Two studies included 100% Latinx participants, examining this population exclusively in their analysis [17, 44]. Romero and colleagues (2013) specifically examined teen suicide in the Latina population and the potential relationship with bullying. In addition to finding an increased likelihood of depression and suicide attempts in Latinas that have been victims of bullying, they also found more reports of victimization than other studies with Latinx samples.

Limitations

Limitations of this systematic review include the inclusion of only studies published in the English language. Since the population of interest is US-based, the likelihood of not including a relevant study is low. Limitations within the studies were consistent and had significant overlap. All of the studies utilized self-report measures, which have the potential to introduce bias. That said, self-reports are the standard in this area, and it is not clear if less subjective measures such as implicit experiences assessments could be developed, let alone employed within large scale surveys. Most of the studies utilized a cross-sectional design, which do not afford empirically based tests of causality. Also, most of the measures were designed and evaluated on a majority population of white students, and thus may miss important nuances of relevance to the diverse Latinx population within the USA. Several of the studies utilized a single item to measure a variable of interest, which does not capture the depth of experience and increases the likelihood of bias [44].

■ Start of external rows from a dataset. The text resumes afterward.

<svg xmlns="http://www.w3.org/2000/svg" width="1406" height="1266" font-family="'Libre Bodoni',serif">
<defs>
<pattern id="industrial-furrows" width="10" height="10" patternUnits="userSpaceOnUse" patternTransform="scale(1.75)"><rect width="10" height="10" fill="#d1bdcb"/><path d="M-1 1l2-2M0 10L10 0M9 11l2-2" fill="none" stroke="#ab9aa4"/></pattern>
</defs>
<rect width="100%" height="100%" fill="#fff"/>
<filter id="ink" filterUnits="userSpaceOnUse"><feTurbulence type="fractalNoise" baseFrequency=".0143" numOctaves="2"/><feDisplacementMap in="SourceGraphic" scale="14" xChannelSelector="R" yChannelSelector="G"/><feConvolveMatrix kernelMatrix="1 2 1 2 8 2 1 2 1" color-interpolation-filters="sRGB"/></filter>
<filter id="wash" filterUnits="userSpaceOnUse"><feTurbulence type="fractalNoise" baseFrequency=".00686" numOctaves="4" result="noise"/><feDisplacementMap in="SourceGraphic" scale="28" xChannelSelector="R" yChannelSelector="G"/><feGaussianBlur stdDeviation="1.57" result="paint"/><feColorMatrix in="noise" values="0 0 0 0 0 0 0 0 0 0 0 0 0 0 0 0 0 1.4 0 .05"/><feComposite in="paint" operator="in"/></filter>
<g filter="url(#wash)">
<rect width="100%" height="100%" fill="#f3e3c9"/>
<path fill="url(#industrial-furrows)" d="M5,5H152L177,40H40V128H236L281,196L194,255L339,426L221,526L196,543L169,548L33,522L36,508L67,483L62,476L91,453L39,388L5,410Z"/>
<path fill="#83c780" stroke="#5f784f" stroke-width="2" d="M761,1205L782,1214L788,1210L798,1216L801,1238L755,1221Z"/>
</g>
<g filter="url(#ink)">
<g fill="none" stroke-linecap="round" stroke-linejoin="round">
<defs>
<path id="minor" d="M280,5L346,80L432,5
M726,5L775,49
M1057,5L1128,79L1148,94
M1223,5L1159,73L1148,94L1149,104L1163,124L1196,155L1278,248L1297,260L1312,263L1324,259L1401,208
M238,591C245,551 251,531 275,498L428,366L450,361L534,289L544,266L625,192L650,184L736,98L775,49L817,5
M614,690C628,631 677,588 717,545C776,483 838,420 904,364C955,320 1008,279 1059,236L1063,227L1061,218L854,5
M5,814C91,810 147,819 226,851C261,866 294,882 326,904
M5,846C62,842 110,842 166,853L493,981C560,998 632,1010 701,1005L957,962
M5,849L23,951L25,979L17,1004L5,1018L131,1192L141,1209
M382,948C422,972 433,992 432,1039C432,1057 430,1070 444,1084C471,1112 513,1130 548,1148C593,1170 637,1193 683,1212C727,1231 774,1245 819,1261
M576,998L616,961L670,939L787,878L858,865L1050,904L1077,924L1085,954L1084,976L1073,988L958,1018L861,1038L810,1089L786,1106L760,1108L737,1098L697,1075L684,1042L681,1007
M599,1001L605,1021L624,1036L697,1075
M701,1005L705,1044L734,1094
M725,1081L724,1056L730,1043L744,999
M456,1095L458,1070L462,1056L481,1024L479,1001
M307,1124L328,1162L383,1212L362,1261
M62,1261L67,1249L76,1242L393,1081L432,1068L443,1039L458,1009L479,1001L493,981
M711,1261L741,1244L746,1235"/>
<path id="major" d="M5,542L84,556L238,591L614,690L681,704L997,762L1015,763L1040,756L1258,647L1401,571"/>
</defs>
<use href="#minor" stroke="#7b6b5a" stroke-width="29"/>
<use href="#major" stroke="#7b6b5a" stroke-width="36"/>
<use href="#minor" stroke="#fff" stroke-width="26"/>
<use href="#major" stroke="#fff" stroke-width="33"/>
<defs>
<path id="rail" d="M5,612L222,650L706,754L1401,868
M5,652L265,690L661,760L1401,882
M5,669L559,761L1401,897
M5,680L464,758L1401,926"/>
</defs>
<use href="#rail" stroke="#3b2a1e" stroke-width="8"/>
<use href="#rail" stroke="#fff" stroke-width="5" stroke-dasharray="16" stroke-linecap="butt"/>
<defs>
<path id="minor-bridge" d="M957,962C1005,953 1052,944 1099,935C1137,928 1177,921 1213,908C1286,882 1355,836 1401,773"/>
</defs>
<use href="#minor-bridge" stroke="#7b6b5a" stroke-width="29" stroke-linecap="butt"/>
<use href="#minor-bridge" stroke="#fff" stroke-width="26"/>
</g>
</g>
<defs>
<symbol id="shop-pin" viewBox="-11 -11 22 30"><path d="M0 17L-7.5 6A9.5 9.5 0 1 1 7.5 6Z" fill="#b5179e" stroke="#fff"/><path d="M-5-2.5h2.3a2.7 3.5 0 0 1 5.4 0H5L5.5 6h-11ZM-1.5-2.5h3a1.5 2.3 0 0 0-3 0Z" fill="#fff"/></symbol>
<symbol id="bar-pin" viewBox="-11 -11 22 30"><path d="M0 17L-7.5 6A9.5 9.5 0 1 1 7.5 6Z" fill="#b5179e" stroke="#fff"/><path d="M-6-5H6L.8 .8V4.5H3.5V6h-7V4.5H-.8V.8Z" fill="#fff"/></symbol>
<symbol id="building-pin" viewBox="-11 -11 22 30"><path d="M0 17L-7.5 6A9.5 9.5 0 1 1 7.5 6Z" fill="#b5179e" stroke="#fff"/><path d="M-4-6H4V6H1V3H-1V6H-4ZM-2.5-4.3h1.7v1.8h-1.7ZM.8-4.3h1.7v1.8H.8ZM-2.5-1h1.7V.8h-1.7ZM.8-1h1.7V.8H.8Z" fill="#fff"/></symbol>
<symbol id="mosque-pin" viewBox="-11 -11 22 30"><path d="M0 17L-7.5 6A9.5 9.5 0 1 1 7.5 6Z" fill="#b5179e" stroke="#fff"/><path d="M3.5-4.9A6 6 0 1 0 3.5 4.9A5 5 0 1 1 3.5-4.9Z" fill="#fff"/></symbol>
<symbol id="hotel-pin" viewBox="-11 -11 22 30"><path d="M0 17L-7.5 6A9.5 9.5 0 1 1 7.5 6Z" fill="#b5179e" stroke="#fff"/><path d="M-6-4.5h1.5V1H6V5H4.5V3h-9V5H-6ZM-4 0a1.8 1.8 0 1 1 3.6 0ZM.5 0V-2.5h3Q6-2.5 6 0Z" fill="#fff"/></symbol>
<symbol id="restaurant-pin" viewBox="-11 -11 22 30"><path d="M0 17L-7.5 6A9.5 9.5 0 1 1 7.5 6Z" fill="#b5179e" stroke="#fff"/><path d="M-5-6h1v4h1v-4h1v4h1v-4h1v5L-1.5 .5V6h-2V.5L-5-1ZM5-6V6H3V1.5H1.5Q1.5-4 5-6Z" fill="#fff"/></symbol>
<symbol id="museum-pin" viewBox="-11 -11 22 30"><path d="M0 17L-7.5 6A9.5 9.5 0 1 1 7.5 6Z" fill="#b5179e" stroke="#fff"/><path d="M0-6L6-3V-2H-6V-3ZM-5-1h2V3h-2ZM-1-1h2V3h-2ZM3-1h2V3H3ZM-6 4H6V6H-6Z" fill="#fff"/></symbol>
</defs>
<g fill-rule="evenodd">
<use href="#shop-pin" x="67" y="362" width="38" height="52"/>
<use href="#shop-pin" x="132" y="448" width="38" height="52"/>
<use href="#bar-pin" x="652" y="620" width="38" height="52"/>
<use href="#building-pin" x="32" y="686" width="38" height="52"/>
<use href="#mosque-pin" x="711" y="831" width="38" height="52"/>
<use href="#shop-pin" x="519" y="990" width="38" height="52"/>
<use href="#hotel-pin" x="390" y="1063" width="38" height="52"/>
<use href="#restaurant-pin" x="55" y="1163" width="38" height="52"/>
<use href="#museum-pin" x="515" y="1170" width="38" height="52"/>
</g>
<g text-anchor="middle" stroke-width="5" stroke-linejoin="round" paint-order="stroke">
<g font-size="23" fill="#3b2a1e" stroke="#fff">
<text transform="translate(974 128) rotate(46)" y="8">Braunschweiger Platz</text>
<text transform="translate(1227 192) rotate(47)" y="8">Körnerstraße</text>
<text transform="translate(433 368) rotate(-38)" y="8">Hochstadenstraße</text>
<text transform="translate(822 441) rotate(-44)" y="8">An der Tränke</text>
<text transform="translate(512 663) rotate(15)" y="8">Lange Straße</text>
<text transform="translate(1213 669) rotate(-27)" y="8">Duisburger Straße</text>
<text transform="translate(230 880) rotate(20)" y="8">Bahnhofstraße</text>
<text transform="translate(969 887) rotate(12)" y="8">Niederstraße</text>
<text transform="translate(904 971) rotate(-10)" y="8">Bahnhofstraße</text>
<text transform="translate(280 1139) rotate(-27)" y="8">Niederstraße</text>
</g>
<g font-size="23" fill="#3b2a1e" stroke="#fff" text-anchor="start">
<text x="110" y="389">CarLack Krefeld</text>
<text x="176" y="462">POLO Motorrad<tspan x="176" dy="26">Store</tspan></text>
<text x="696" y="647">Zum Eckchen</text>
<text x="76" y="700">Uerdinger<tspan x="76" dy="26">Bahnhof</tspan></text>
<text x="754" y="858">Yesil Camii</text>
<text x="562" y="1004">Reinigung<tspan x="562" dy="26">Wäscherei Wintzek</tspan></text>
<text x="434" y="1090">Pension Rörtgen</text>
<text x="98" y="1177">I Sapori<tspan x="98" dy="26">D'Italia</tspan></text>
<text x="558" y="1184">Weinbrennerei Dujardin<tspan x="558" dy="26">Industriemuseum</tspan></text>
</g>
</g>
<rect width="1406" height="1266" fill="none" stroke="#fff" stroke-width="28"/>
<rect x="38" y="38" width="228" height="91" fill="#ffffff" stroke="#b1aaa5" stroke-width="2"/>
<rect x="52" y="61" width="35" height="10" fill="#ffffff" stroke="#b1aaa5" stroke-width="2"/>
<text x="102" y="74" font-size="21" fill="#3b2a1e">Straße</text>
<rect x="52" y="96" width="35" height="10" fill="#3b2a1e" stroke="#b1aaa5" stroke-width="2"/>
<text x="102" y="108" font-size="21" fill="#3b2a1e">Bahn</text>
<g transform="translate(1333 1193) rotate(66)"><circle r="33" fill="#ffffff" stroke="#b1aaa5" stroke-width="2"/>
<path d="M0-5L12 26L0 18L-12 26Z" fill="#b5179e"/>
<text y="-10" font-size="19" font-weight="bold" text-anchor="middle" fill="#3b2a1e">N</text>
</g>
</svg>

Additionally, several studies noted small sample size as a limitation [13, 16, 22] and one had a comparatively sized sample, but did not note a limitation [41]. This review’s focus on one population limits the generalizability of the results to other populations.

Conclusion

This systematic review examines the inclusion of Latinx participants in studies on bullying and depression to identify potential relationships or factors that are unique to this population. Of the 17 studies identified, 9 of them included specific factors related to race/ethnicity as variables of interest. Several factors identified suggest that the experiences of Latinx adolescents and other immigrant-based populations may reflect sociocultural factors that are significantly different from those of their white peers. Additional examination of this phenomenon in larger populations and different immigrant populations should be conducted to continue to examine the relationship. Additional consideration of studies that utilize more construct-precise measures, such as clarifying if bullying is discriminatory or bias-based, are important to expanding the knowledge-base on bullying and health. Additionally, designs that are prospective and compare Latinx groups (based on nation of origin and acculturation factors) are critical to advancing the field. Finally, particularly in light of the national discourse around immigration and Mexican-origin persons (the largest sub-group of Latinxs), heterogeneity of samples and efforts to identify new contexts of bullying, such as through qualitative and mixed methods studies, may yield insight helpful to health providers and intervention developers so that the negative downstream consequence of bullying may be more effectively prevented.

The overall Latinx representation in bullying and depression studies is insufficient. The Latinx community is largest ethnic minority group in the USA and in many regions, they comprise an anticipated 26% of the K-12 public school enrollment and is expected to continue to grow faster than other populations [52]. Continued research on the experiences of this population is needed.